Noam hosted her parents and her siblings’ families for a joyous Shabbat dinner to mark the end of Sukkot the night before the attacks. Early the next morning, Noam and her four siblings received texts from their parents: the red-alert siren had gone off, and they quickly hurried to the safe room in their house. It’s an unpleasant if often uneventful occurrence that they have gotten used to since Hamas took over the Gaza Strip in 2007. After the siren goes off, they have 15 seconds to reach the shelter.
“They thought it’s the same thing, that they’ll be in the safe room for a few minutes, and then they’ll go out. They never imagined what was going to happen,” said Noam.
Hamas terrorists breached the border of Nir Oz, where a security team was defenseless in the face of dozens of Hamas fighters. They shot up everything in sight, including electrical wiring, sending the village into darkness. Soon, terrorists entered the Peri home and broke through the door of the safe room.
Haim pushed the terrorists out of the room and tried to run away before they caught him.
“My father, I think he felt — I hope I would be able to ask him this one day, but I assume he felt like this is the only thing he could do,” Noam said.
Speaking in English, the terrorists said they wouldn’t hurt him and told him to follow them. And he went. Because what the terrorists did not know was that Haim’s wife, Osnat, the chairwoman of the kibbutz, was hiding in a corner in the dark safe room. After the terrorists fled with Haim, Osnat (“my brave mother,” said Noam) quickly and quietly texted her five children to tell them of Haim’s abduction. Then, she turned off her phone and sat in fear in the pitch-black room for hours until Israel Defense Forces soldiers rescued her.
“We now know that in those hours, dozens of terrorists invaded, maybe even 100, and they just went from house to house, burning everything and shooting everything, murdering people,” said Noam. “If they couldn’t unlock the safe room door, they burned the house.” The emerging stories were almost too painful for Noam to share; a close friend of her sister had been killed along with her husband and their three children.
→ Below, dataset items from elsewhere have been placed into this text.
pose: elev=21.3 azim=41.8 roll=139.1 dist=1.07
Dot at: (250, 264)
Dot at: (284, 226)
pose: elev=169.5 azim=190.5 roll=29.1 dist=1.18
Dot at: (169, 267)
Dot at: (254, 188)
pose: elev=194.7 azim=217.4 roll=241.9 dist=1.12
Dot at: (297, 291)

“Each and every one in this list of kidnapped people, I know them. I have some kind of connection with them,” Noam said.
Now, Noam’s life has changed immeasurably. She has become an unofficial spokesperson for Nir Oz and for its dead and kidnapped. Last week, she wrote a letter to the Egyptian ambassador to Israel sharing that her father traveled to Alexandria two decades ago to help Egyptian farmers develop the land.
“I had a very happy childhood in this place, and these are wonderful people. Honestly, all they ever wanted is to live peacefully with their neighbors,” Noam stated.
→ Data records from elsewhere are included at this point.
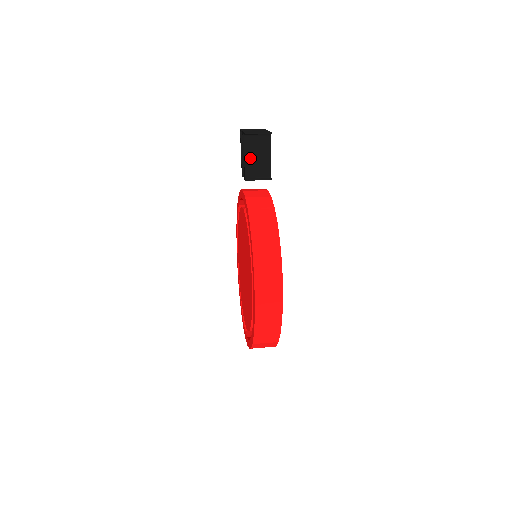
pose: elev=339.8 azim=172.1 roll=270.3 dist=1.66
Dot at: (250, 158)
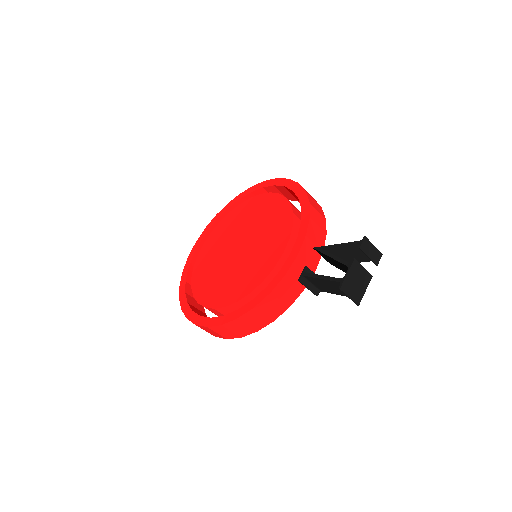
Dot at: (323, 282)
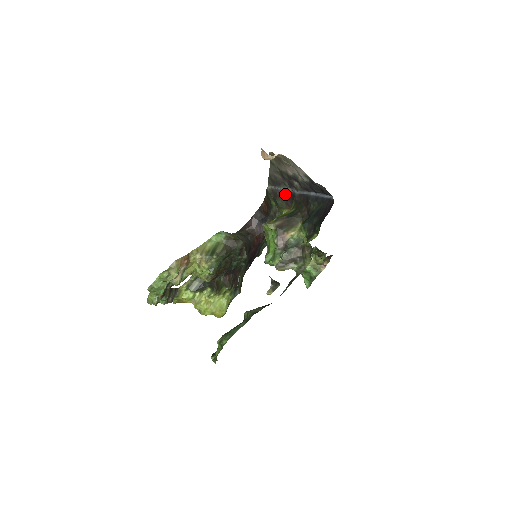
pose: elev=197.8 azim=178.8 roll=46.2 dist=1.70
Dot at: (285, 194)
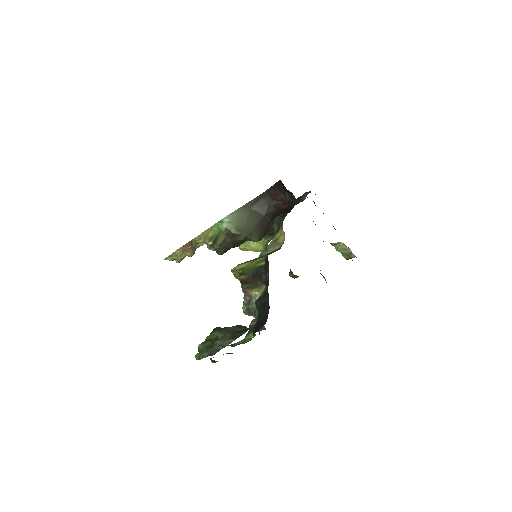
Dot at: (271, 222)
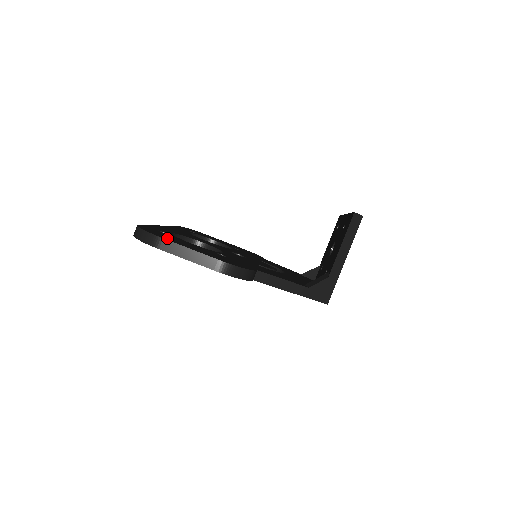
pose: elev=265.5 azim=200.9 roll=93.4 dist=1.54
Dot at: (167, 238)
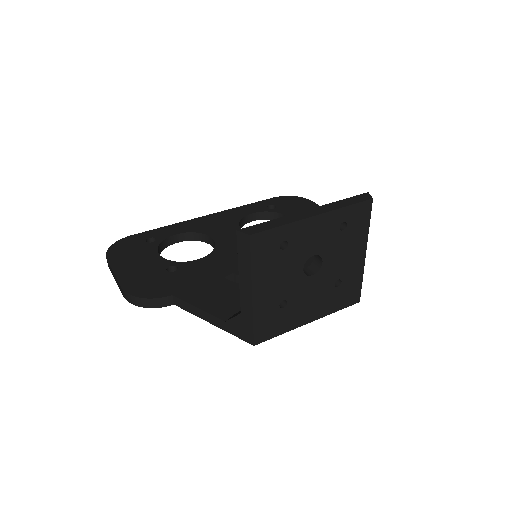
Dot at: (118, 257)
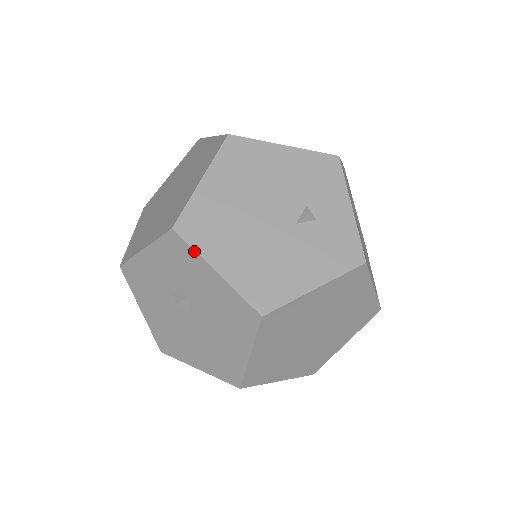
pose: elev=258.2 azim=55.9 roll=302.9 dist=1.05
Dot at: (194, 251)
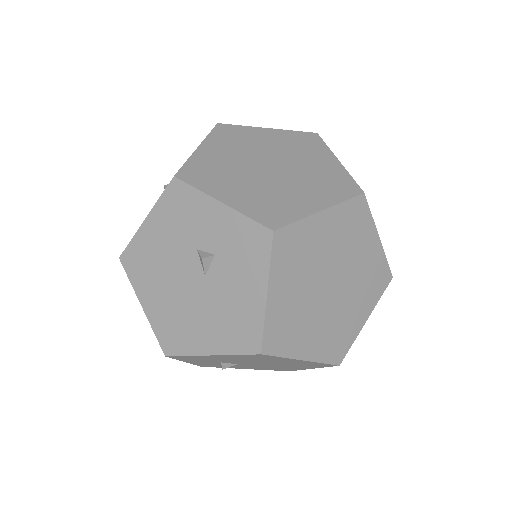
Dot at: occluded
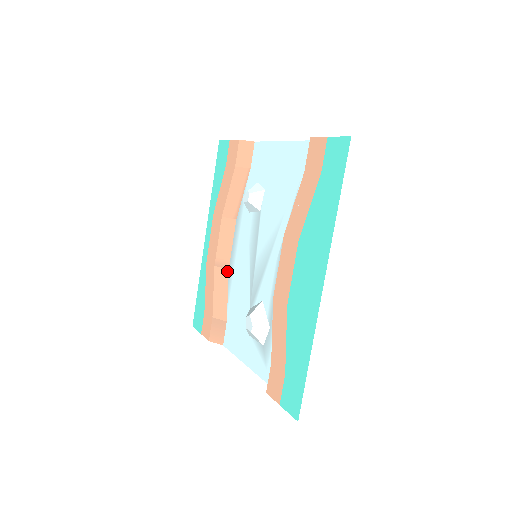
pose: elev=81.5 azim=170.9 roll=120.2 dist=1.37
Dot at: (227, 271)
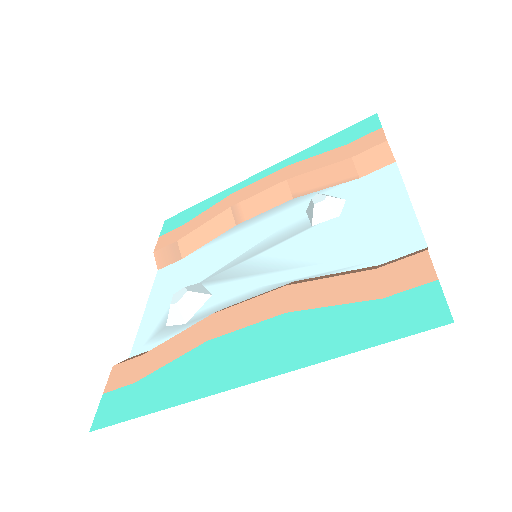
Dot at: (233, 225)
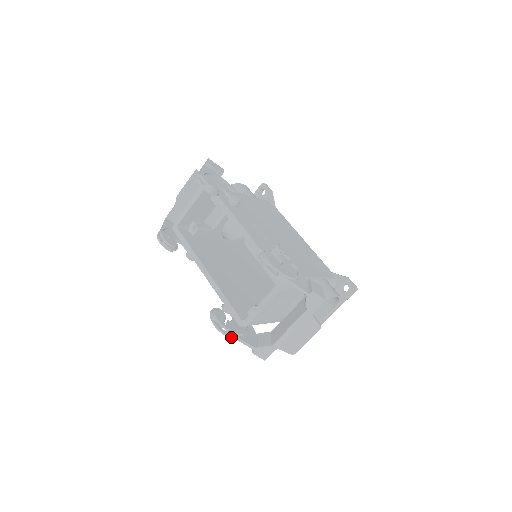
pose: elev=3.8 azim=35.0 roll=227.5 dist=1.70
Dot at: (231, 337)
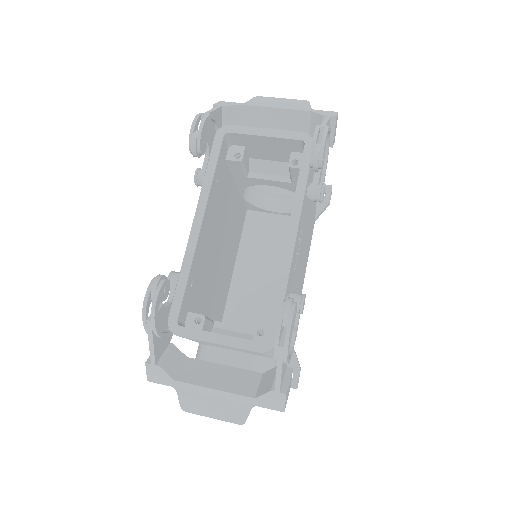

Until now, Noam has never been an activist. It’s a role she desperately does not want, and one she never would have chosen for herself. But she came to Washington armed with the stories of her friends and family members to tell anyone who will listen about Israel’s hostages.
Accompanied by Irwin Cotler, a human rights lawyer and the former attorney general of Canada, Peri has been pursuing multiple goals. One is getting the International Committee of the Red Cross to write back to her, after she shared with them information on medication needed by the Nir Oz members now being held in Gaza. Another is pressuring Qatar, with its ties to Iran and Hamas, to give up those ties — or pressuring Washington to use its leverage with Qatar, a key U.S. ally in the Gulf, to press for action on the hostages.
“I’m asking their help in whatever they can,” said Noam, to “make sure the world is aware of this hostage situation, and who are those hostages, the fact that they’re elderly or kids, and that this is a humanitarian crisis, that needs the whole world to work together to solve.”